Sapeva quello che significava andarsene: avrebbe dovuto lasciare Alyon
e non rivederlo mai più. Abbassò il capo
mordendosi il labbro inferiore.
- Silwen… presto o tardi dovremmo dirci addio comunque. Non
reggerò molti giorni. Sento che non mi resta molto tempo. -
riferì quello, come se l'avesse letta nella mente. Quelle
parole la colpirono al petto come fossero una spada dalla lama
tagliente. Riuscì soltanto ad affermare con il capo. Gli
altri due si guardarono con aria mortificata.
Erano le prime luci dell'alba e la ragazza stava sistemando le ultime
cose. Si era portata dietro le armi, del Lembas e un cambio di vestiti.
Era rimasta sveglia tutta la notte al capezzale di Alyon, nonostante
questo avesse insistito più volte che riposasse. Una volta
chiusa la sacca si voltò a guardare l'amico, stava
impiegando tutte le sue forze per non piangere. Anche lui la guardava,
con un leggero sorriso sulle labbra.
Le fece segno di avvicinarsi e le afferrò la mano
– Promettetemi che ce la farete. - lei distolse lo sguardo.
- Non fatemi promettere qualcosa al di sopra delle mie forze. -
sussurrò.
- Se partite con quest'idea in mente fallirete sicuro… fino
a pochi giorni fa eravate pronta a tutto pur di salvare tutti. - le
ricordò.
- Non sono riuscita a salvare voi, la promessa che mi ero fatta prima
di partire è stata spezzata. - replicò
guardandolo mogia con un groppo in gola.
- Ecco perché vi chiedo di farne una nuova a me…
- insistette lui. Lei ne fu sorpresa. - Promettetemi che ce la farete.
- ripeté stringendole forte la mano – La vita
della gente a cui tenete è in pericolo: pensate ad Elveon,
Elladan, Melime, Elrohir… loro sono ancora vivi. - Turion e
Varnohtar gli avevano riferito la sera prima che loro si erano salvati,
come Elrond e molti altri.
Monica spostò lo sguardo a terra e chiuse gli occhi,
deglutì, rivide i volti di coloro che erano stati appena
nominati, pensò ad Alyon che se ne sarebbe andato e a tutti
quelli che erano già morti. La rabbia iniziò a
ribollirle nel corpo. Ricambiò la stretta e si
voltò a guardarlo. - Vi prometto che farò il
possibile per salvarli! - esclamò decisa. Il suo sguardo era
completamente cambiato. I tre Elfi se ne stupirono.

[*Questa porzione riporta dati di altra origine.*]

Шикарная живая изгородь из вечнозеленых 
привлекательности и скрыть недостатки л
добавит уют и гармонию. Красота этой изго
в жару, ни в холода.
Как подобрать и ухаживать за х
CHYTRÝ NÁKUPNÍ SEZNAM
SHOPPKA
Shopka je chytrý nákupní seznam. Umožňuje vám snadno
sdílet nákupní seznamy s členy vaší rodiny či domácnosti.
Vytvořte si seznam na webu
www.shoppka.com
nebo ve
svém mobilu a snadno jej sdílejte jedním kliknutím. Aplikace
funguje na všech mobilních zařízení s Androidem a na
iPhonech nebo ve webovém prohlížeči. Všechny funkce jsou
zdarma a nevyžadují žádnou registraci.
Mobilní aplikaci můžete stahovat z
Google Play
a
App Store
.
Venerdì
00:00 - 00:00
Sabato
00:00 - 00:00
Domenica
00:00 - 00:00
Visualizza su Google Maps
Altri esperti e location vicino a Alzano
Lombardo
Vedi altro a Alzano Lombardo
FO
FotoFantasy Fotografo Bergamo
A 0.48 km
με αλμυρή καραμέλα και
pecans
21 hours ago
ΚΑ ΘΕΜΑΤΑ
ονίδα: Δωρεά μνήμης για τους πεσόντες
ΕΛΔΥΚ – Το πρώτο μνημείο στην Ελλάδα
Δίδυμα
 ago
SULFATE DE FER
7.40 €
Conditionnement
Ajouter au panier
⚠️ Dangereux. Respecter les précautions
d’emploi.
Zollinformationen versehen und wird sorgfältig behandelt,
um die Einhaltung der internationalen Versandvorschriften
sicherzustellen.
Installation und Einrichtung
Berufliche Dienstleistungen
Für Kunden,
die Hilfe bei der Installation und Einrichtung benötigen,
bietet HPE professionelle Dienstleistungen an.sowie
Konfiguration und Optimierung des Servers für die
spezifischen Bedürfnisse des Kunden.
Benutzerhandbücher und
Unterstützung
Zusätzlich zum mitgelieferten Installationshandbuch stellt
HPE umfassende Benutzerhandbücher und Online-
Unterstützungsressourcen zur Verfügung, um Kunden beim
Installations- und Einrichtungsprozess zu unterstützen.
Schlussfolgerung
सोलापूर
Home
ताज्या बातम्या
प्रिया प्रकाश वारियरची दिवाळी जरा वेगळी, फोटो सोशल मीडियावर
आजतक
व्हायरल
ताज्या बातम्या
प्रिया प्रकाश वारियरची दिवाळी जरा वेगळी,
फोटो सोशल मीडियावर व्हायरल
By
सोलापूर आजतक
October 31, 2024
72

Alyon le sorrise – Ora andate. - e così dicendo
lasciò la sua mano.
La ragazza si voltò verso i due Elfi e fece un cenno con il
capo, poi mosse alcuni passi verso la porta.
- Silwen… - la chiamò l'amico prima che uscisse,
lei si bloccò – namarie. - sussurrò.
- Namarie. - ricambiò il saluto con voce incrinata e se ne
andò. Scese velocemente le scale e si precipitò
fuori della locanda diretta alla stalla, ma si ritrovò
davanti Garion con la Mearas da una parte e Meinrad ed Ethelind
dall'altra. Li guardò sorpresa.
- Non potevamo certo lasciarvi partire senza salutarvi. -
commentò Garion facendole l'occhiolino. L'altro occhio era
diventato nero.
- Monica… ah, no… Silwen... – si
corresse l'oste che aveva il naso gonfio – Sappiamo che sta
accadendo qualcosa di veramente grande e grave. Turion ci ha accennato
qualcosa ieri sera. Non so cosa c'entrate voi in tutto questo, non ci
è stato detto, ma… qualunque cosa sia…
state attenta. - pregò preoccupato. Lei affermò
con il capo.
- Buona fortuna. - le augurò la figlia.
Lei salì sulla Mearas, fece un cenno del capo come saluto e
la spronò a partire. Si fermò sulla strada,
appena fuori del cancello in legno e volse lo sguardo in direzione
della finestra della sua stanza. In quell'istante il groppo in gola le
si sciolse, il cuore le si strinse in una morsa, le ritornarono in
mente vari momenti passati con Alyon, non riuscì
più a trattenere le lacrime ed iniziò a piangere.
Poi fece ripartire la Mearas e si allontanò. Una volta fuori
della porta est guardò l'orizzonte, verso sud-est, ed ancora
scossa dai singhiozzi spronò la cavalla al galoppo in quella
direzione, con il vento freddo che le sferzava le guance bagnate.